To: sukhoi-30mki
Been racking my swiss cheese memory for what the drawback to canards is on fighter aircraft. I know the Russians have introduced them in the newest Su-27 descendents, but they are very rare other than the Typhoon.
Seems they have some drawback that counters their advantages, but it escapes me. They look like they could open up a lot of options to control airflow over the wings in extreme angle of attack flight where a stall might occur otherwise.
To: doorgunner69
Been racking my swiss cheese memory for what the drawback to canards is on fighter aircraft. I know the Russians have introduced them in the newest Su-27 descendents, but they are very rare other than the Typhoon. and the Rafale and the JAS-39 Gripen, AND the Chengdu J-10 AND the Chengdu J-20 AND the Shenyang J-15. (to mention just the current ones)

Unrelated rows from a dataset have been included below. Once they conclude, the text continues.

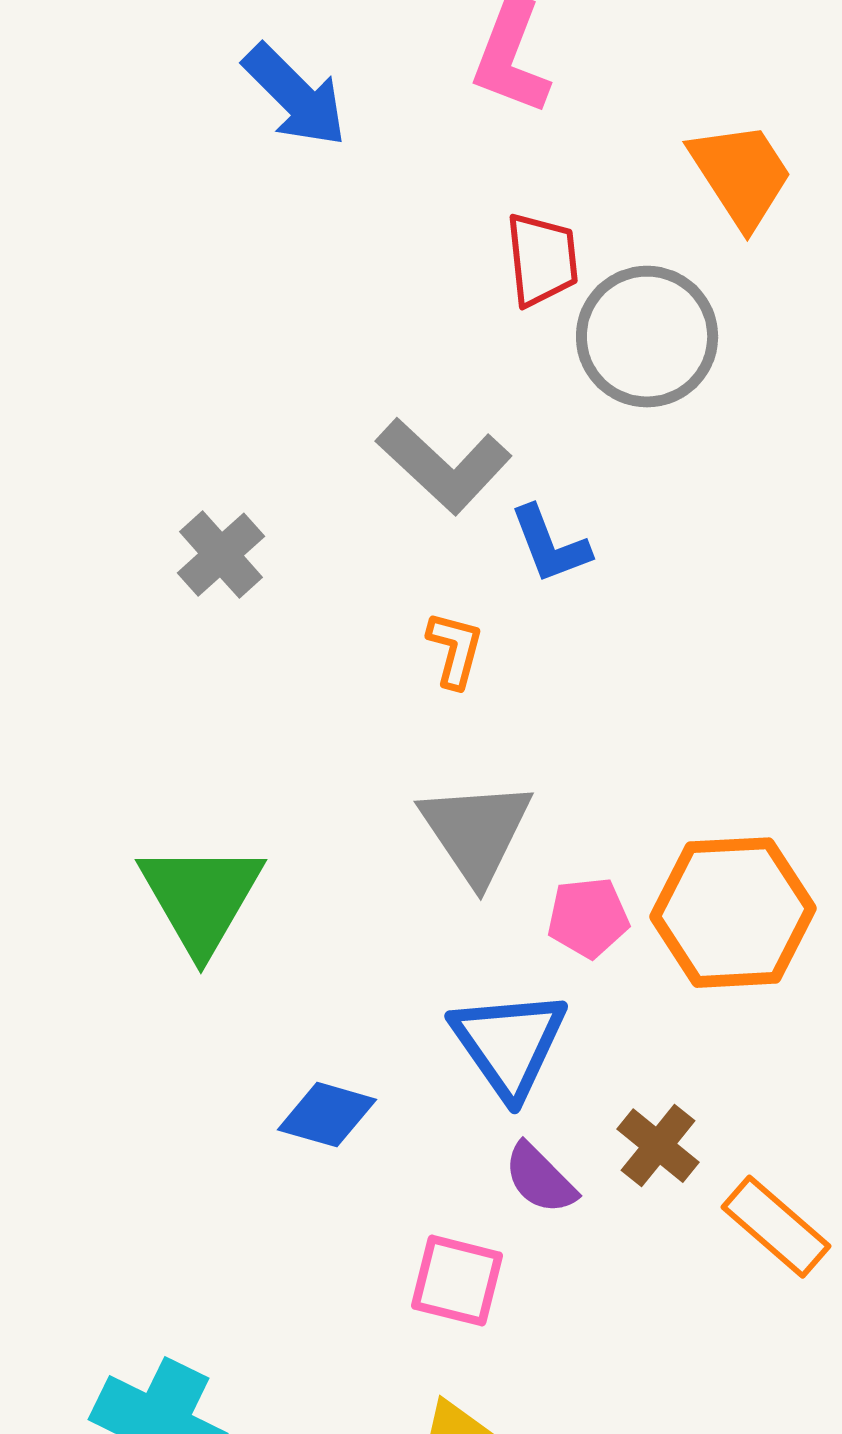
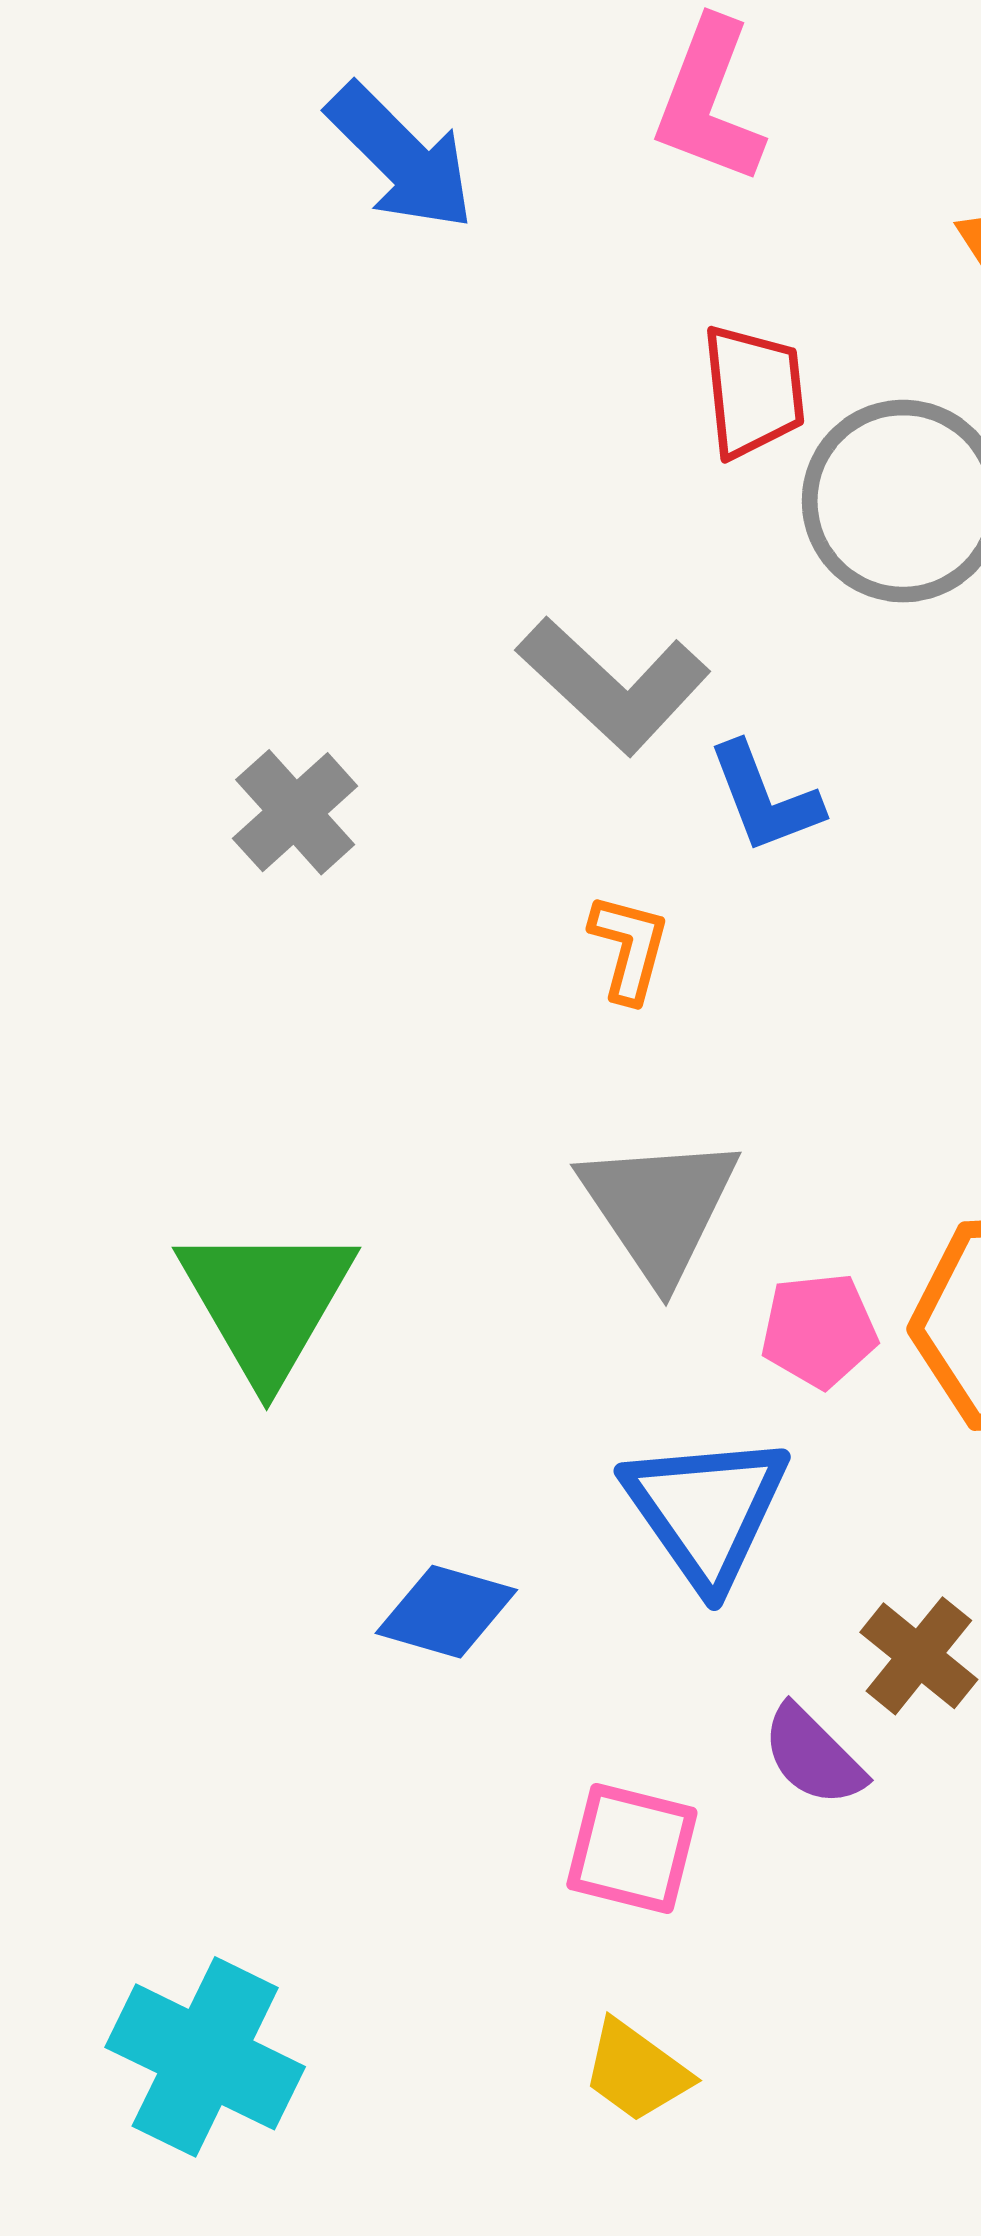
purple semicircle: (540, 1179) -> (813, 1756), moved

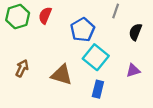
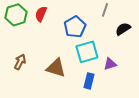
black semicircle: (135, 32) -> (123, 29), turned 35
cyan square: (96, 57) -> (87, 52), turned 35
purple triangle: (133, 70) -> (110, 64), moved

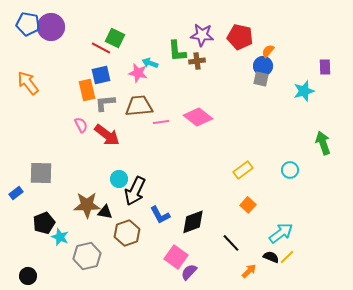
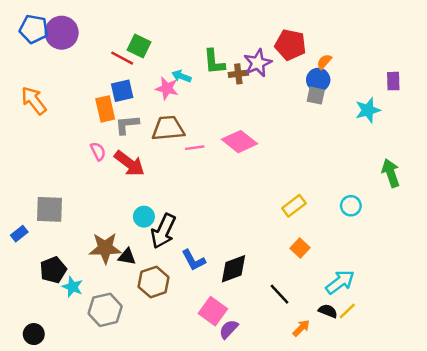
purple star: (202, 35) -> (258, 63), moved, turned -30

Drawback seen by US designers: NIH.
6 posted on
06/26/2014 12:05:41 AM PDT by
Oztrich Boy
(Wikipedia is wrong. who knew?)
To: doorgunner69
One issue is that the make the aircraft more unstable. Consider what happens when you let loose an arrow with the feathers in the front, not the back.
This is counteracted in modern fighters through computer controlled fly by wire that make massive numbers of control inputs/corrections every second.